### Data for processing ###

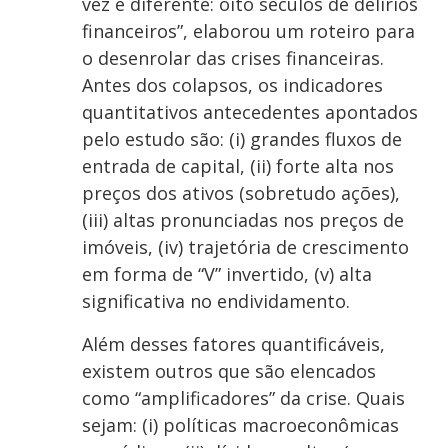
vez é diferente: oito séculos de delírios
financeiros”, elaborou um roteiro para
o desenrolar das crises financeiras.
Antes dos colapsos, os indicadores
quantitativos antecedentes apontados
pelo estudo são: (i) grandes fluxos de
entrada de capital, (ii) forte alta nos
preços dos ativos (sobretudo ações),
(iii) altas pronunciadas nos preços de
imóveis, (iv) trajetória de crescimento
em forma de “V” invertido, (v) alta
significativa no endividamento.
Além desses fatores quantificáveis,
existem outros que são elencados
como “amplificadores” da crise. Quais
sejam: (i) políticas macroeconômicas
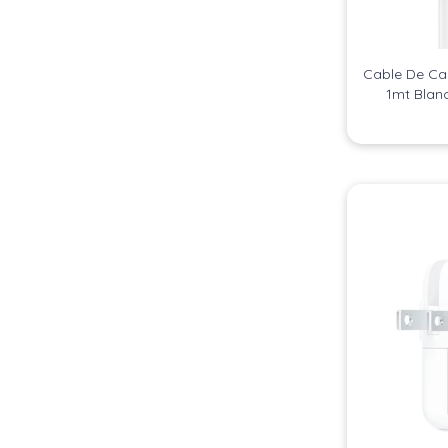
Cable De Car
1mt Blanc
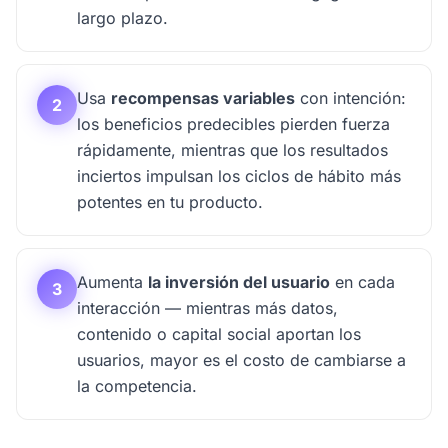
largo plazo.
Usa
recompensas variables
con intención:
2
los beneficios predecibles pierden fuerza
rápidamente, mientras que los resultados
inciertos impulsan los ciclos de hábito más
potentes en tu producto.
Aumenta
la inversión del usuario
en cada
3
interacción — mientras más datos,
contenido o capital social aportan los
usuarios, mayor es el costo de cambiarse a
la competencia.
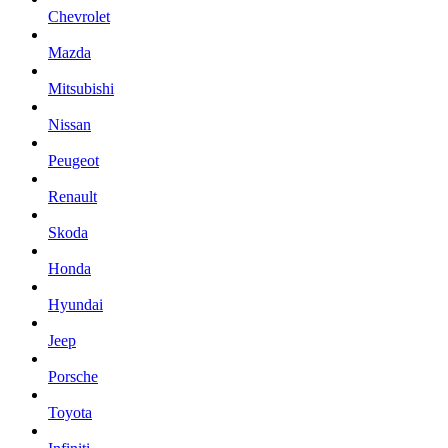
Chevrolet
Mazda
Mitsubishi
Nissan
Peugeot
Renault
Skoda
Honda
Hyundai
Jeep
Porsche
Toyota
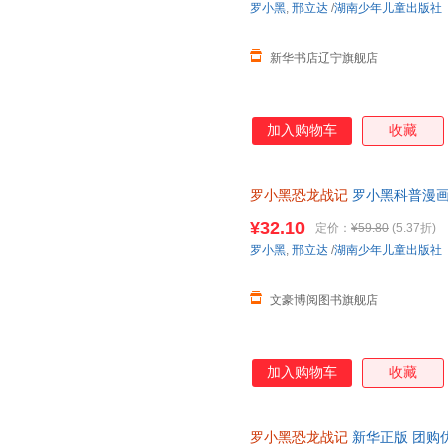
罗小黑
,
邢立达
/
湖南少年儿童出版社
进恐龙世界，与这些史前巨兽深
黑与恐龙猎人邢达达对话的方式
新华书店辽宁旗舰店
加入购物车
收藏
罗小黑恐龙战记
罗小黑科普漫画
与知名恐龙专家邢立达强强联合
¥32.10
定价：
¥59.80
(5.37折)
知识点。搭配化石实景指南，轻
罗小黑
,
邢立达
/
湖南少年儿童出版社
前冒险之旅吧。
文豪博阅图书旗舰店
加入购物车
收藏
罗小黑恐龙战记
新华正版 团购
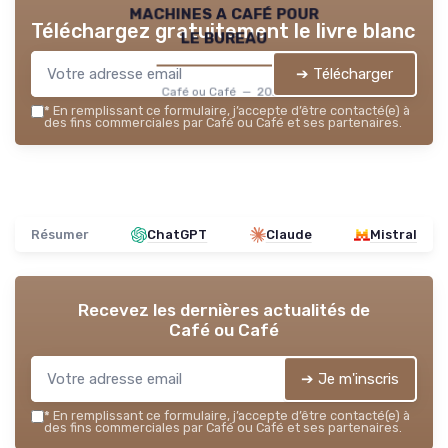
machines a café pour
Téléchargez gratuitement le livre blanc
le bureau
➔ Télécharger
Café ou Café — 2026
*
En remplissant ce formulaire, j’accepte d’être contacté(e) à
des fins commerciales par Café ou Café et ses partenaires.
Résumer
ChatGPT
Claude
Mistral
Recevez les dernières actualités de
Café ou Café
➔ Je m'inscris
*
En remplissant ce formulaire, j’accepte d’être contacté(e) à
des fins commerciales par Café ou Café et ses partenaires.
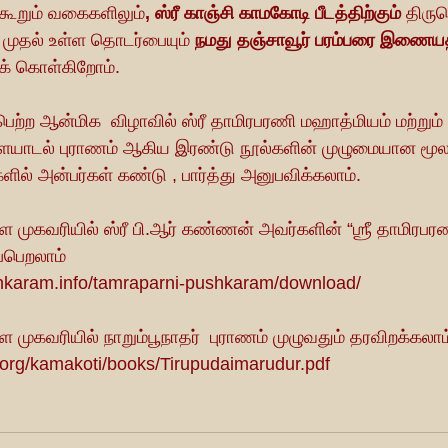
ூறும் வகைகளிலும்
, ஸ்ரீ காஞ்சி காமகோடி பீடத்திற்கும்
 திருந
் முதல் உள்ள தொடர்பையும் 
நமது தஞ்சாவூர் பரம்பரை இணையத
க் கொள்கிறோம்.
ப்பெற்ற ஆன்மிக  விழாவில் ஸ்ரீ தாமிரபரணி மஹாத்
மி
யம் மற்றும் 
ிளையாடல் புராணம் ஆகிய இரண்டு நூல்களின் முழுமையான மூ
ளில் அன்பர்கள் கண்டு , பார்த்து அனுபவிக்கலாம்.
ுகவரியில் ஸ்ரீ பி.ஆர் கண்ணன் அவர்களின் “ஶ்ரீ தாமிரபர
்பெறலாம்
shkaram.info/tamraparni-pushkaram/download/
ுகவரியில் நாறும்பூநாதர்  புராணம் முழுவதும் தரவிறக்கலாம
.org/kamakoti/books/Tirupudaimarudur.pdf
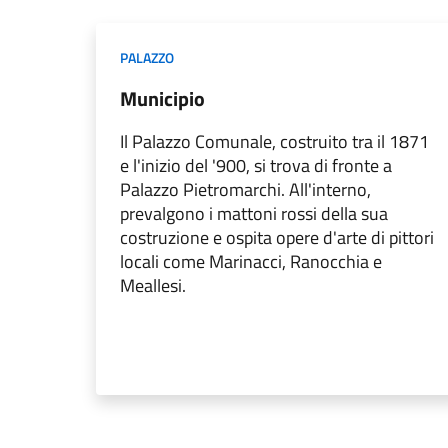
PALAZZO
Municipio
Il Palazzo Comunale, costruito tra il 1871
e l'inizio del '900, si trova di fronte a
Palazzo Pietromarchi. All'interno,
prevalgono i mattoni rossi della sua
costruzione e ospita opere d'arte di pittori
locali come Marinacci, Ranocchia e
Meallesi.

###

* _What the task asks_
Scan the data above, please, and give the number of lines where the word "capital" occurs, with no further text.

* _Exercise answer_
2